The goal of this project is to study and visualize trajectories and kinetic energies of electrons in different waveforms that are related to the high harmonic generation process. The REU student is expected to carry out computer simulations by solving the classical Newtonian equation for electrons in combined laser fields. We will limit ourselves to the two color case with elliptical polarizations or two perpendicular linear polarizations so that the simulation and visualization can be efficiently carried out. The results of the project will represent valuable insight and constraint for further studies of waveform optimization for attosecond pulse generation. Some prior familiarity with basic programming in any language (for example, Fortran, C++, Matlab, or Mathematica) is needed. Please contact Dr. Le with any questions about your level of preparation as you make your project selections.
Dr. Daniel Rolles and Dr. Artem Rudenko: Two-color Femtosecond Laser Pump-Probe Experiments
Email: rolles@phys.ksu.edu or rudenko@phys.ksu.edu
For the 2015 REU program, the research groups of Dr. Rudenko and Dr. Rolles will offer joint projects for undergraduate students to learn about state-of-the-art techniques in ultrafast laser science and to contribute to the ongoing research programs in our groups. The students will gain experience aligning optics, operating data acquisition software and hardware, using analysis software packages, and learn about the physics of ultrafast optics. The projects will provide hands-on experience in the laboratory, including setting up and conducting two-color (266 & 800 nm) pump-probe experiments with a femtosecond laser, analyzing and interpreting the data, and possibly preparing them for publication. In all of these tasks, the undergraduate students will be working closely with the graduate
students in the Rudenko and Rolles groups, but we will define individual projects that also allow some independent work such as setting up and aligning a cross-correlator to measure the pulse length of the 266 nm pulses.

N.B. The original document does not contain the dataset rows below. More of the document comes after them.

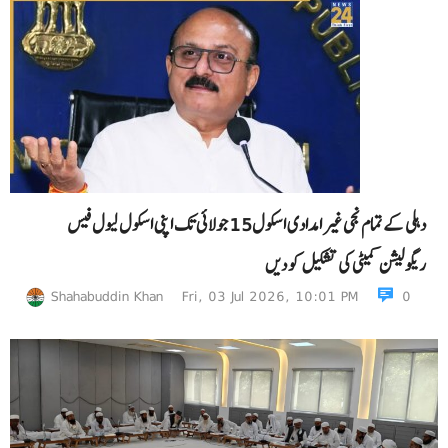
دہلی کے تمام نجی غیر امدادی اسکول15 جولائی تک اپنی اسکول لیول فیس
ریگولیشن کمیٹی کی تشکیل کو دیں
Shahabuddin Khan
Fri, 03 Jul 2026, 10:01 PM
0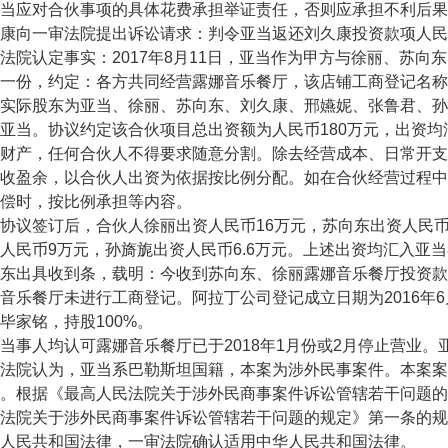
当应对合伙事项的具体花费承担举证责任，否则应承担不利后果
向一审法院提出诉讼请求：判令亚当返还刘久康投资款项人民
认定事实：2017年8月11日，亚当作为甲方与徐丽、苏向
一份，约定：各方共同经营露娜音乐餐厅，该店铺工商登记名称
实际股东为亚当、徐丽、苏向东、刘久康、邢嬿妮、张鲁君、孙
亚当。协议约定该合伙项目总出资额为人民币180万元，出资
财产，任何合伙人不得要求随意分割。除去经营成本、日常开支
收盈余，以合伙人出资为依据按比例分配。如在合伙经营过程中
偿时，按比例承担等内容。
签订后，合伙人徐丽出资人民币16万元，苏向东出资人民币2
人民币9万元，孙旖旎出资人民币6.6万元。上述出资均汇入亚当在
东出具收到条，载明：今收到苏向东、徐丽露娜音乐餐厅投资款
餐厅未进行工商登记。阿拉丁公司登记成立日期为2016年6月
毕家铭，持股100%。
人均认可露娜音乐餐厅已于2018年1月份或2月停止营业。
院认为，亚当系巴勒斯坦国籍，本案为涉外民事案件。本案案
。根据《最高人民法院关于涉外民商事案件诉讼管辖若干问题的
法院关于涉外民商事案件诉讼管辖若干问题的规定》第一条的规
人民共和国法律，一审法院确认适用中华人民共和国法律。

The REU projects are part of our two group's research effort to image ultrafast photochemical reactions in gas-phase molecules with femtosecond temporal resolution [1, 2], which we pursue with experiments performed with laboratory laser and XUV sources as well as with experiments at synchrotrons and Free-Electron Lasers. The REU projects focus on laboratory experiments at KSU but also tie in with our research at other light sources.
[1] B. Erk et al., Science 345, 288-291 (2014).
[2] D. Rolles et al., J. Phys. B 47, 124035 (2014).